The settlement for Unum prohibits the denial of benefit claims under an ERISA-governed group life insurance policy solely because of a lack of evidence of insurability when a plan participant has paid premiums for 90 days or more. In addition, the company must take steps to make changes to their delayed effective date of coverage for dependents more transparent to participants and policyholders.
Unum has notified the department that it will voluntarily re-process claim denials based on lack of evidence of insurability from Jan. 1, 2018, to the present and claim denials based on the delayed effective date provision from July 1, 2016, to the present.
The Lincoln settlement also requires that Lincoln may only request evidence of insurability from existing participants within the first year of them paying premiums. Lincoln cannot consider a participant’s health condition if it arose after the date of Lincoln’s first receipt of the participant’s premium payment.
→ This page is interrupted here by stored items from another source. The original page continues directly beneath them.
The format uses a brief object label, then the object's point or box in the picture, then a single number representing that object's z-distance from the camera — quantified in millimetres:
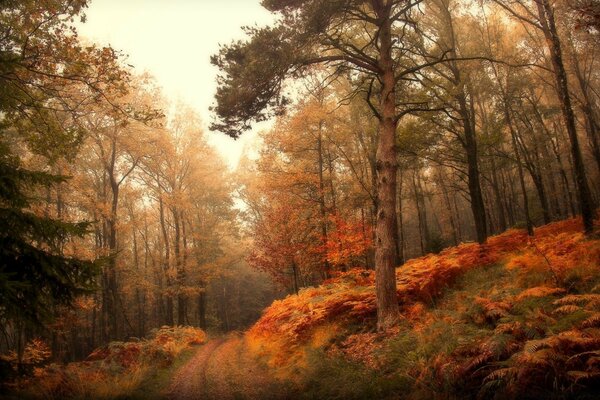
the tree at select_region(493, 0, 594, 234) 10406
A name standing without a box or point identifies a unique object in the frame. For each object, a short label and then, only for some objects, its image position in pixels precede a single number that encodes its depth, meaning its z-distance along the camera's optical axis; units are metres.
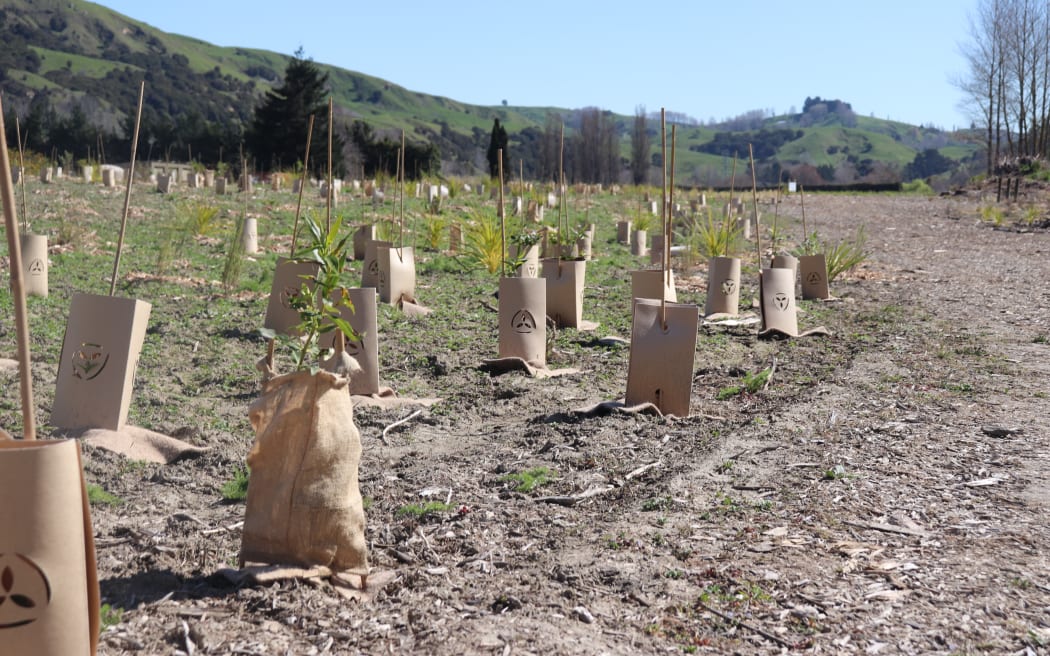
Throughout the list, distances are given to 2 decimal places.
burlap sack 2.67
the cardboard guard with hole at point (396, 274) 7.91
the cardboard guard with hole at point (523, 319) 5.84
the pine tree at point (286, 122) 35.44
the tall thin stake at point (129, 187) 3.62
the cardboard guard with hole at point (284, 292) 6.31
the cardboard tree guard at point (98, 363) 4.10
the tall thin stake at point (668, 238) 4.64
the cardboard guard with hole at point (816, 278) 9.09
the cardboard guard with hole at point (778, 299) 6.96
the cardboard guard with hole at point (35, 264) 7.27
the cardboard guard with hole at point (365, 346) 5.14
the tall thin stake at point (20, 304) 2.05
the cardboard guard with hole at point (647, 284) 7.11
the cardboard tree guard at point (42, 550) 1.97
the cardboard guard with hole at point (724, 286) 7.67
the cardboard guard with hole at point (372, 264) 8.21
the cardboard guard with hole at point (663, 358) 4.60
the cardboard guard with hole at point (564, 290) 7.13
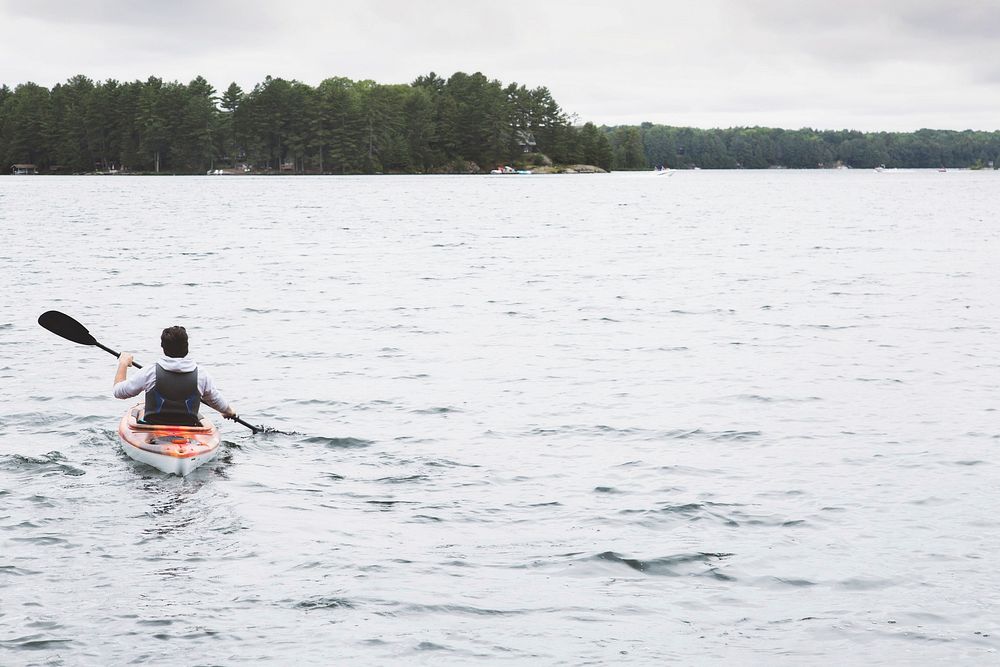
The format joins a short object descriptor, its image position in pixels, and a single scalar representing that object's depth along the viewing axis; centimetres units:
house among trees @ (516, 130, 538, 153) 19688
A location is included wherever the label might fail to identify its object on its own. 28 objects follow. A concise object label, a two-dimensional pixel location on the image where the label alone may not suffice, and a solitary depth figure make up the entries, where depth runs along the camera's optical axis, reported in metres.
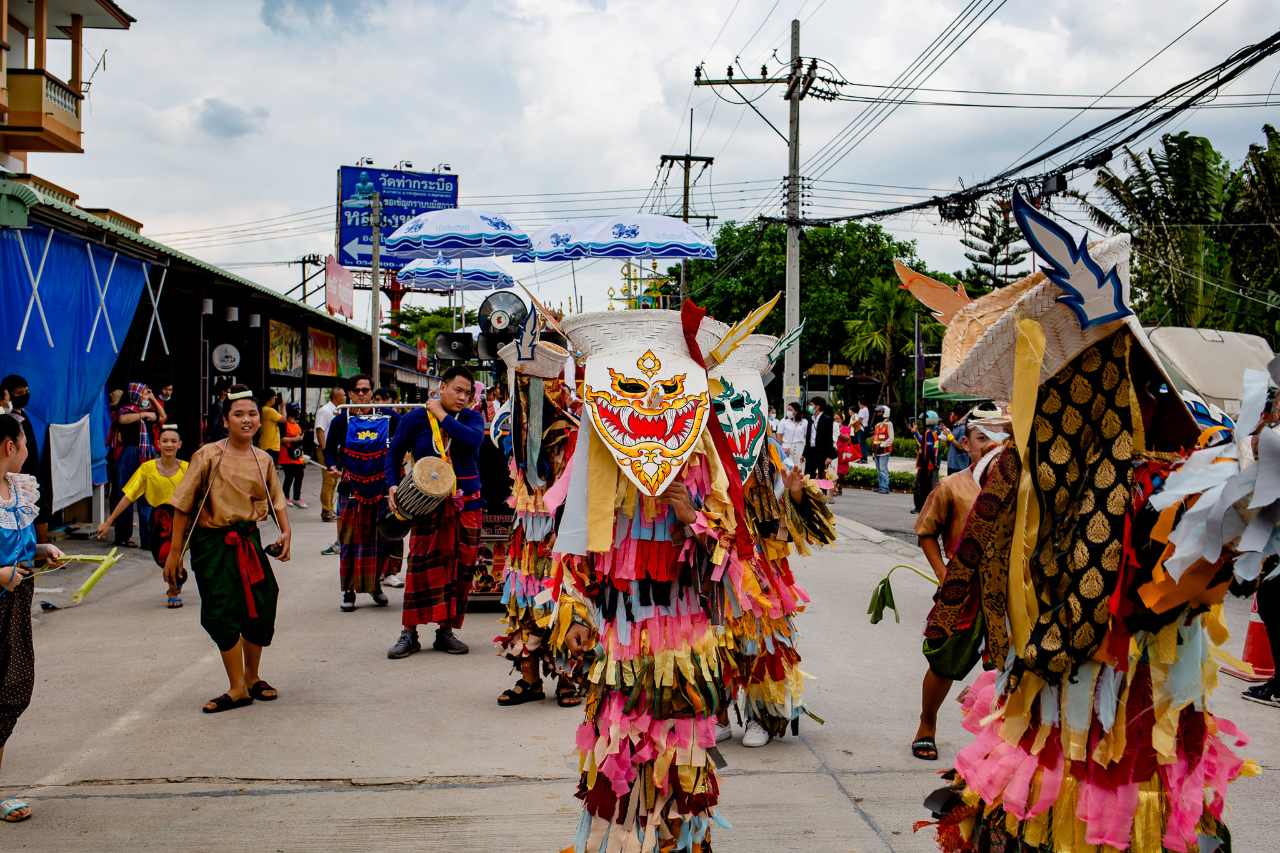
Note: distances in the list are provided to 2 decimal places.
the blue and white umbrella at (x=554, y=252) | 17.36
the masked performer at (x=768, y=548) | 5.09
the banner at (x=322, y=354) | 25.64
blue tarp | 9.93
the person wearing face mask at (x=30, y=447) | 9.76
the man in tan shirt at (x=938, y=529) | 4.92
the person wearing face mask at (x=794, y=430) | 17.59
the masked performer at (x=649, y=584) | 3.44
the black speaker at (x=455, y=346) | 9.09
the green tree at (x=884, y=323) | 40.88
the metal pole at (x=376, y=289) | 24.89
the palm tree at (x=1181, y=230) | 16.42
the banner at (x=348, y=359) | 30.12
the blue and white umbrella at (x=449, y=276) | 18.23
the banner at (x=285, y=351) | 21.34
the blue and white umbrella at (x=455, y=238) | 16.25
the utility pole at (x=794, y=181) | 21.94
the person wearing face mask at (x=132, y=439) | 12.10
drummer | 7.17
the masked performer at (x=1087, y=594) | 2.60
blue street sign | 33.53
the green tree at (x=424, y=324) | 59.34
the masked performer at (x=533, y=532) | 4.89
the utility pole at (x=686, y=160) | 35.22
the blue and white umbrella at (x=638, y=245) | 16.56
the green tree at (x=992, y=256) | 44.47
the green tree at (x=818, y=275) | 43.50
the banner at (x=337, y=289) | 28.78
These requirements apply to Lincoln National Life Insurance Co. as well as its parent company, Lincoln National Corp. of Radnor and Lincoln Life & Annuity Co. of New York, another subsidiary of Lincoln National Corp.
This settlement follows similar agreements the DOL reached with Prudential Insurance Co. in April 2023 and United of Omaha Life Insurance Co. in September 2023. Investigations into other life insurance companies’ practices surrounding evidence of insurability are ongoing.
EBSA’s Boston regional office conducted the DOL’s investigation, and attorneys Suzanne Reilly and Celeste Moran, and ERISA Counsel Christine Collins of the Boston Regional Solicitor’s Office, negotiated the settlement for the DOL.